Supplied records »

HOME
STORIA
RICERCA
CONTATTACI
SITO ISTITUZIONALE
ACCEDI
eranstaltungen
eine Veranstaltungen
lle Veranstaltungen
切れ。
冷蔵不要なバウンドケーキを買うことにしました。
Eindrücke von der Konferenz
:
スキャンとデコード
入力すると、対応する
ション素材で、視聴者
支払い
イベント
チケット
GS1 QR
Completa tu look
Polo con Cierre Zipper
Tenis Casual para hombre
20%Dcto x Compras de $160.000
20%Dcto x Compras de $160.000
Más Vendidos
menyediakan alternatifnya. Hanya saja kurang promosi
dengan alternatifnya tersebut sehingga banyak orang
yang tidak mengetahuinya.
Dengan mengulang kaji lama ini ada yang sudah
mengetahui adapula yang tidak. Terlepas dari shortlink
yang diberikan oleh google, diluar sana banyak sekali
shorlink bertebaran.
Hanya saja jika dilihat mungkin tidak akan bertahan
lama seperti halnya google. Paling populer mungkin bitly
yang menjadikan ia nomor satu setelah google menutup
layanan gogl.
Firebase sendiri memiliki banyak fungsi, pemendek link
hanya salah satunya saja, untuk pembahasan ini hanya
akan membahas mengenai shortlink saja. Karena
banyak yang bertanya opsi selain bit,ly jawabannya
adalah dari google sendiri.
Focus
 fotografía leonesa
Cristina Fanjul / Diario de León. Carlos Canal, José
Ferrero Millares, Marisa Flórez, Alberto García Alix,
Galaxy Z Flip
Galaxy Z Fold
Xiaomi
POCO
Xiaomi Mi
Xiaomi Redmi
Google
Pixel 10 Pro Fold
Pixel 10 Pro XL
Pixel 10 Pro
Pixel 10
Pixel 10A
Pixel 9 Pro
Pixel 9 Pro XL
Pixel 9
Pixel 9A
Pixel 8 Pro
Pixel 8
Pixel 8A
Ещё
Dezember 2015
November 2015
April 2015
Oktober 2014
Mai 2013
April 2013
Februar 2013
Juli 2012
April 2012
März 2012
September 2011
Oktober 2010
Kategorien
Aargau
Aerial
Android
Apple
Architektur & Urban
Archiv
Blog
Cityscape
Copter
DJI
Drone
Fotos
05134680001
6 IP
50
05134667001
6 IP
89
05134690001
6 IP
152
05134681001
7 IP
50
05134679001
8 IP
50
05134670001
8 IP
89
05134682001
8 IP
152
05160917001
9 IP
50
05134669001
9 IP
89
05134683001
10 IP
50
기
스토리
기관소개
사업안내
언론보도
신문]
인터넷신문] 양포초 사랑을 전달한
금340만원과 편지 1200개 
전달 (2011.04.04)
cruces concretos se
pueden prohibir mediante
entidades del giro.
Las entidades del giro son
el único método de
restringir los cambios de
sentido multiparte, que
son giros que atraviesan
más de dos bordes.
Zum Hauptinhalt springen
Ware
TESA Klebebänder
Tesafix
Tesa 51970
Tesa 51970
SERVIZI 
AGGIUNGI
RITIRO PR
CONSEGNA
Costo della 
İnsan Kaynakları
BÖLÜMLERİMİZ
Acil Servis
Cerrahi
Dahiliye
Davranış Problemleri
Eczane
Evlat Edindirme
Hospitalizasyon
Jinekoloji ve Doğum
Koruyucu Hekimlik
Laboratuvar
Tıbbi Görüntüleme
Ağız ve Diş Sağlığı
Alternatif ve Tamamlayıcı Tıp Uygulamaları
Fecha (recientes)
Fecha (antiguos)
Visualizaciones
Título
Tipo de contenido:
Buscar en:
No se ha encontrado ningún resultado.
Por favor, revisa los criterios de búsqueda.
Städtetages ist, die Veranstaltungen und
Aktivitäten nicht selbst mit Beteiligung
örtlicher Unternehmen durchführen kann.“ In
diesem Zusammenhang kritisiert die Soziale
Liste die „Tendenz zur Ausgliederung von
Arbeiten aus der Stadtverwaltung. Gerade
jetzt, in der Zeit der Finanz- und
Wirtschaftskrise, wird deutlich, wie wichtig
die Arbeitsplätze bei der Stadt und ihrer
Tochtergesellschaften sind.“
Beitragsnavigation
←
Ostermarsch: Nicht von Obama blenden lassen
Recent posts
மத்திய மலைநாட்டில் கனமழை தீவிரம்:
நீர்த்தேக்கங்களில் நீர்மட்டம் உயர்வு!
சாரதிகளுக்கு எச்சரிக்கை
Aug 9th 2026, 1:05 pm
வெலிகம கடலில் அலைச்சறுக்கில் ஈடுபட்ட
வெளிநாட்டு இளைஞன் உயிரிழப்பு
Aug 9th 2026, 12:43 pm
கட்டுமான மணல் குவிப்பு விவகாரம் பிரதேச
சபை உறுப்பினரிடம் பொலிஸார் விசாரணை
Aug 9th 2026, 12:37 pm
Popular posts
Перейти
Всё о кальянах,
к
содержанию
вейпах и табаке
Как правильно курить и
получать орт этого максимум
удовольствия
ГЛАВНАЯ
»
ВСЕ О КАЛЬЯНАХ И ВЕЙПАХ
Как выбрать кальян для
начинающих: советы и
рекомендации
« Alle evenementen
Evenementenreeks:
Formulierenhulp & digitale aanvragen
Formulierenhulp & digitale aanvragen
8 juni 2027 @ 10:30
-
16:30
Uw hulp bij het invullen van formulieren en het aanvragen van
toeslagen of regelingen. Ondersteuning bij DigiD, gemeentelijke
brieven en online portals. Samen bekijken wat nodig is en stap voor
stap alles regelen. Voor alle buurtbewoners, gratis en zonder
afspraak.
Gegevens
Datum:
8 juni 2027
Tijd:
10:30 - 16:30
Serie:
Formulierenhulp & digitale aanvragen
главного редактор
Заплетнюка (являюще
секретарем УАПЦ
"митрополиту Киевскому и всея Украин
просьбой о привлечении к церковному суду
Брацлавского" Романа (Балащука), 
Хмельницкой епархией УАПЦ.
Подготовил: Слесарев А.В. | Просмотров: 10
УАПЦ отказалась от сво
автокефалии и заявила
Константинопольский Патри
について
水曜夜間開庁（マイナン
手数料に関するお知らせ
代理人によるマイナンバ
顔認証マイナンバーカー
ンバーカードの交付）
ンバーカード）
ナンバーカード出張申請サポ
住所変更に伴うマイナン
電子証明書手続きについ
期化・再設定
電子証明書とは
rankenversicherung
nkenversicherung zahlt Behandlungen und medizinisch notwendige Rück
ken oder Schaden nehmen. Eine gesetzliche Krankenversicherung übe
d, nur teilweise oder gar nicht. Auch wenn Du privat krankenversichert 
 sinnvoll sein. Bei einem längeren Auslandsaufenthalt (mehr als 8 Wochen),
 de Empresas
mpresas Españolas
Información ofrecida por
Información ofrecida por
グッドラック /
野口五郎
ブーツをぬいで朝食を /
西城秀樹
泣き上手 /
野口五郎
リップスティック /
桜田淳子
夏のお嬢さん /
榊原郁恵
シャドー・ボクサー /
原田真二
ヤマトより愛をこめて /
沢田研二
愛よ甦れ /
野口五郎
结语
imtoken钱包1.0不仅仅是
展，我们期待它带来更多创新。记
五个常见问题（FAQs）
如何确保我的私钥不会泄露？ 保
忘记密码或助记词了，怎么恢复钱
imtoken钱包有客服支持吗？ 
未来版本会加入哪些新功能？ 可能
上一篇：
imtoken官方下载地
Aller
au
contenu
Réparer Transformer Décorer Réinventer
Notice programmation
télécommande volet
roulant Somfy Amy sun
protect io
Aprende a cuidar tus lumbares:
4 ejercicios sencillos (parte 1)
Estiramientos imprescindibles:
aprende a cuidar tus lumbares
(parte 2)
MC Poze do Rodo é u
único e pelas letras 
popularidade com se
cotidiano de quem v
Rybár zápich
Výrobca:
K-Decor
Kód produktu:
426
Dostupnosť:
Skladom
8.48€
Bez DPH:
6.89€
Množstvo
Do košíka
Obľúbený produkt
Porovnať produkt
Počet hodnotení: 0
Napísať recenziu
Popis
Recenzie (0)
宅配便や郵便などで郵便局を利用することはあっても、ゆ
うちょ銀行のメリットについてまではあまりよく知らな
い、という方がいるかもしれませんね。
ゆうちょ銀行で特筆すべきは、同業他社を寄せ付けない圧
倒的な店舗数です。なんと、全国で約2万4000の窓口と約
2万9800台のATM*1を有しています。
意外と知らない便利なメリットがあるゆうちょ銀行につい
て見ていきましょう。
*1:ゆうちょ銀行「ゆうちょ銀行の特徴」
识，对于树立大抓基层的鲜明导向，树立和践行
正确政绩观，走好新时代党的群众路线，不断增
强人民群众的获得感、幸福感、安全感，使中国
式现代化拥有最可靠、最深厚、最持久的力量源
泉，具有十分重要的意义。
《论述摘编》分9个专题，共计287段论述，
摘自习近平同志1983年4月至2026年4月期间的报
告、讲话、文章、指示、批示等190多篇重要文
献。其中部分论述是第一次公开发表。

Work instruction »
Reproduce the records word for word, beginning with their first line and stopping after the line that contains "yang diberikan oleh".

Expected output »
HOME
STORIA
RICERCA
CONTATTACI
SITO ISTITUZIONALE
ACCEDI
eranstaltungen
eine Veranstaltungen
lle Veranstaltungen
切れ。
冷蔵不要なバウンドケーキを買うことにしました。
Eindrücke von der Konferenz
:
スキャンとデコード
入力すると、対応する
ション素材で、視聴者
支払い
イベント
チケット
GS1 QR
Completa tu look
Polo con Cierre Zipper
Tenis Casual para hombre
20%Dcto x Compras de $160.000
20%Dcto x Compras de $160.000
Más Vendidos
menyediakan alternatifnya. Hanya saja kurang promosi
dengan alternatifnya tersebut sehingga banyak orang
yang tidak mengetahuinya.
Dengan mengulang kaji lama ini ada yang sudah
mengetahui adapula yang tidak. Terlepas dari shortlink
yang diberikan oleh google, diluar sana banyak sekali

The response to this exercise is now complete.